Стоило это железнодорожное чудо триста рублей – сумма для Винькиных родителей непомерная. Для Глебкиных, видимо, тоже.
Но Глебке-то и ни к чему эта игра, раз рядом с ним настоящая дорога. Вернее, под ним . “Как на столе”…
– Кажется, там и станция есть, да? Я когда ходил на пристань, видел. Домик с башенкой…
– Конечно, есть! – почему-то сильно обрадовался Глебка. – Станция Река. Там моя мама работает диспетчером!
Хвастаться мамой, которая работает бухгалтером, было глупо. И Винька сказал:
– А мой отец служит на военном аэродроме.

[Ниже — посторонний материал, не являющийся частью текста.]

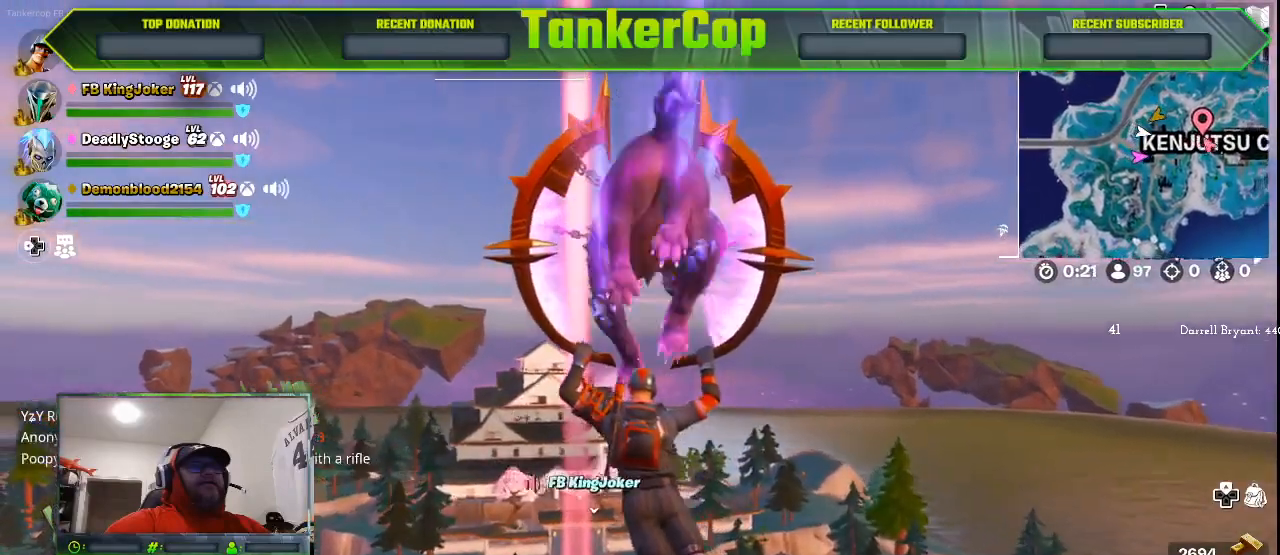
{"dt_ms": 500, "buttons": [], "left_stick": "up", "right_stick": "center", "events": []}
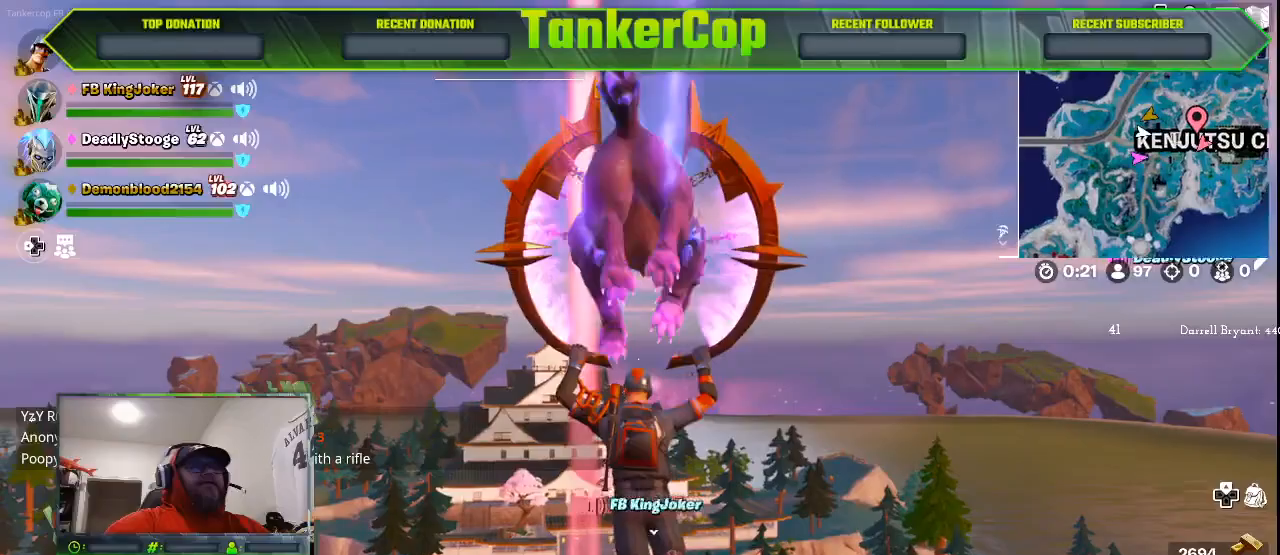
{"dt_ms": 500, "buttons": [], "left_stick": "up", "right_stick": "center", "events": []}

Он майор.
Уточнять, что служит отец временно, Винька счел излишним.
– Он, значит, был на фронте, да? – уважительно спросил Глебка.
– Конечно! У него три ордена и куча медалей.
– У моего папы тоже… были. Он погиб в Германии, когда война уже почти кончилась.
Винька стыдливо притих: вот похвастался дурак… Глебка, видимо, уловил его виноватость. И быстро сказал:
– Смотри, у тебя на локте кровь. Капелька…
– Где? Ой… это божья коровка!
Винька осторожным щелчком сбросил коровку в лопухи. Глебка с сожалением заметил:
– Надо было сказать: “Божья коровка, улети на небо…”
– Они вечером не летают. Только при солнышке…
– А я вчера бабочку “Павлиний глаз” видел. Вот такую большущую…
– Не поймал?
– Нет. А зачем ловить?
– Ну, может, для коллекции.
Глебка словно отодвинулся. Снял очки. Стал тереть стекла о ковбойку.
– Я не люблю такие коллекции. Мертвые…
– Я тоже не люблю.
Вдали хрипло затрубил горнист Юрка Протасов. Глебка надел очки и встал.
– Ну вот, поговорить не дадут. – Он сердито отряхнул широкие штанины. – Надо идти…
– Надо, – вздохнул Винька.
В палате Глебка с привычной суетливостью разделся и юркнул под простыню. Лег носом к стенке. Виньке казалось, что Глебка хочет оглянуться на него, но не решается. Винька тоже лег. Приподнялся на локтях, глянул через несколько кроватей на укрытого простыней Глебку и откинулся на спину.
Какие дураки придумали делать отбой, когда за окнами почти что белый день? Солнце золотится на верхушках сосен.
Прошлась по палате Валентина, задернула марлевые шторки (толку-то!).
– Ну-ка всем спать! – И ушла. Небось, на свидание с баянистом Васей.
Всюду шептались. Кого-то огрели подушкой. В углу, где койка Андрюхи Козина (дружка Мумы), рассказывали старый неприличный анекдот:
– Однажды Пушкин, Лермонтов и Маяковский идут по улице, а навстречу им гимназист. Гимназист говорит: “Все поэты дураки…” А Пушкин…
Винька натянул простыню на голову. После разговора с Глебкой было нестерпимо слушать всякую похабщину. Стыдно даже. Как если бы ты сам сказал мерзость, а Глебка Капитанов смотрит на тебя сквозь очки с тихим отвращением. Словно ты на его глазах пришпилил гвоздем к забору бабочку “Павлиний глаз”.
4
На следующее утро Винька подъехал с хитрыми переговорами к Юрке Шарову. Юркина койка стояла рядом с Винькиной. Шаров был вертлявый и озорной. Насмешливый. Сейчас он сидел на постели и деловито надувал засунутую под майку волейбольную камеру. Видать, его забавляло, как раздувается под майкой тугое пузо.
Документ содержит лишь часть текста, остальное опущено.